First of all, the openings themselves take on varying character because Chess is fundamentally a subtractive game, while Go is an additive game. In chess, you never have more pieces than you do on the first move, and they will slowly drain away across the course of the game. Meanwhile in Go, you have no pieces on the board before the first move, and the vast majority of pieces that are placed on the board will still be there by the end. What this means is that in Go, the opening is the most open part of the game -- simply speaking, there are the most number of possible moves in the beginning of the game. In Chess, exactly the opposite is the case -- as the board thins out, the number of possible moves (in general) increases. From the start, we can already make some assumptions about the characters of the openings of these games -- probably Go's will be freer, and probably Chess's more restrictive.
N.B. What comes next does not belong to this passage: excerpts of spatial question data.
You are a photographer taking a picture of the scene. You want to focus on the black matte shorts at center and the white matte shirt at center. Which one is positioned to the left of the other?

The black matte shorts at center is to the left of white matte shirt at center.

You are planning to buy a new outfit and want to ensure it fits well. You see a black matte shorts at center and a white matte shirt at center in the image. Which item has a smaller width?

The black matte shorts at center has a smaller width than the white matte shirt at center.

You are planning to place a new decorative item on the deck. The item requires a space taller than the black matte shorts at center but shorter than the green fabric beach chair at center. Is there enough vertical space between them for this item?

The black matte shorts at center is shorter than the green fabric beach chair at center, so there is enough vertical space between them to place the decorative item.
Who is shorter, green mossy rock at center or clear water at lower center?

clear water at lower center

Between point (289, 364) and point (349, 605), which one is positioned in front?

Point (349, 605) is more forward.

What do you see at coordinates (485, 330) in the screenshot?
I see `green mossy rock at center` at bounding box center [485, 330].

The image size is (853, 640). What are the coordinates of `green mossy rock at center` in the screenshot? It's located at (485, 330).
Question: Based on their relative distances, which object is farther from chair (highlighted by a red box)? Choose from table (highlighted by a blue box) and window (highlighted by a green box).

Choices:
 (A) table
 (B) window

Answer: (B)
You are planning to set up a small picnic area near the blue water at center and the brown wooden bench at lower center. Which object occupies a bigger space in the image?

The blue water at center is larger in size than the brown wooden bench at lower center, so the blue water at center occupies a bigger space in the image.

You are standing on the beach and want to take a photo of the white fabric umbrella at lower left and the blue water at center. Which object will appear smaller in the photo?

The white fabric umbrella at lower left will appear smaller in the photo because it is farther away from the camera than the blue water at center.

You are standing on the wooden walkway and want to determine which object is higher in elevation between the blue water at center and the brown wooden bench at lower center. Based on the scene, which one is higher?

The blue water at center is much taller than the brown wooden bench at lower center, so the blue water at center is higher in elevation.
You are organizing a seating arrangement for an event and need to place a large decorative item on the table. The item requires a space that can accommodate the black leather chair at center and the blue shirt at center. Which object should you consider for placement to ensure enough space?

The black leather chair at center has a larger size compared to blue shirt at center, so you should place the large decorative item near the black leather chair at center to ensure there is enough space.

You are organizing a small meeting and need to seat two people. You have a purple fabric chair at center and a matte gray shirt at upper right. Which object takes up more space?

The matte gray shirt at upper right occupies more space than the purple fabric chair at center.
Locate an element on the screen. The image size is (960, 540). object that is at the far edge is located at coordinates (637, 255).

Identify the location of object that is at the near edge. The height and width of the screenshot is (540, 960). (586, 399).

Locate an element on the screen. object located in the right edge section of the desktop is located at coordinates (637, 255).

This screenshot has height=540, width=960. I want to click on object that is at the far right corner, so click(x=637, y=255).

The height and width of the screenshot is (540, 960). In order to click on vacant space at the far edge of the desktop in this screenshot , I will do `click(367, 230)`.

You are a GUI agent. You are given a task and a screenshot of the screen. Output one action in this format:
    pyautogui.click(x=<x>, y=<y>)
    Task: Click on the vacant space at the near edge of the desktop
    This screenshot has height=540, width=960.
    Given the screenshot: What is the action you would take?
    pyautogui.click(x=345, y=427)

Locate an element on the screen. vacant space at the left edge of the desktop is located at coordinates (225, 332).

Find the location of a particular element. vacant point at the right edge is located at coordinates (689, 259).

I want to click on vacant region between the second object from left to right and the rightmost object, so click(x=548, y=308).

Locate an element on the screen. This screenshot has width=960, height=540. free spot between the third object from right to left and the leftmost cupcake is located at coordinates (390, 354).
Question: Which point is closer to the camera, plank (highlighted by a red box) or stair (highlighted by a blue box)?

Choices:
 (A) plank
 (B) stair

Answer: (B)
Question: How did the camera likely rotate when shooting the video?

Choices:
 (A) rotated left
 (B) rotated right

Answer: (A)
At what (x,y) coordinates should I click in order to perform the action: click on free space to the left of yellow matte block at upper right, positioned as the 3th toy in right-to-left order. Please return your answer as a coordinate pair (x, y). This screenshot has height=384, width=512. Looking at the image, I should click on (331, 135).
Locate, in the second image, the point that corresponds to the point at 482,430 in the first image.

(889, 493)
This turns out to be roughly correct. However, the interesting thing is how coming to understand the opening feels within the two games. In Go, opening theory is practically disposable until the higher reaches of the game. It is simply put, extremely difficult to gain a significant advantage in the opening. It can happen, but typically via a blunder from one's opponent. Joseki, the sequences of movements that occur regularly in corners, have some semblance to the opening theory of Chess, but they are far more "optional" than Chess's lines, and easier to turn to simple variations which might come with a small cost of efficiency, but which will almost certainly be drowned out by the forces of the middle game. Until one is extremely skilled, the opening simply doesn't matter very much.

In Chess, on the other hand, misplaying an opening can be absolutely catastrophic. Being down even one pawn, with no compensation, is considered to be a serious disadvantage in Chess (whereas in Go, even losing 10 pieces with no compensation can be overcome with some determination). Chess, it is often remarked, is fundamentally a tactical game. Strategic considerations of course exist, but they tend to be subtle, and difficult to grasp at a level that can affect the course of play until, again, the higher reaches. What this means is that an increasingly-encyclopedic knowledge of opening lines is virtually required to perform in chess at even an intermediate level. The penalty for not knowing an opening is simply too high.

Personally, I actually think that the term "theory" is inappropriate for Chess, simply because one is memorizing rather than understanding. This situation, I believe, comes about because the Chessboard is so thick with intersecting piece-threats, each of which is so threatening to the balance of the game, that abstract considerations cannot come immediately come into play -- raw tactical survival is what matters the most, which can be calculated by computers and memorized by human minds. I don't think theory is exactly the right term for this system. Theory ought to involve learning principles, and then learning how and when they should be applied to particular situations (endgame theory in Chess is a perfectly good example of this).

At the end of the day, this is why the highest level Chess players in the world tend to get bored and frustrated with Chess. Memorization stops being fun pretty quickly, but it takes up more and more of the top players' minds as the lines expand. Which is precisely why, for example, Magnus Carlsen wants to shift the top Chess world over to Freestyle/Chess960/Fischerrandom Chess.

This will probably take another post to explore, but I find Freestyle Chess absolutely fascinating, both from the perspective of player and observer, but also conceptually. It points to a deep tension within the game of Chess, which doesn't really exist within Go (it's worth noting that the number of Go professionals complaining about Go as a game is basically zilch). There's something about the pieces themselves that speaks to the heart of the game -- in Chess, slowly killing off complex, embodied pieces; in Go, slowly adding more and more faceless, homogenous stones. It delights me that such pure, but different games can exist at the same time.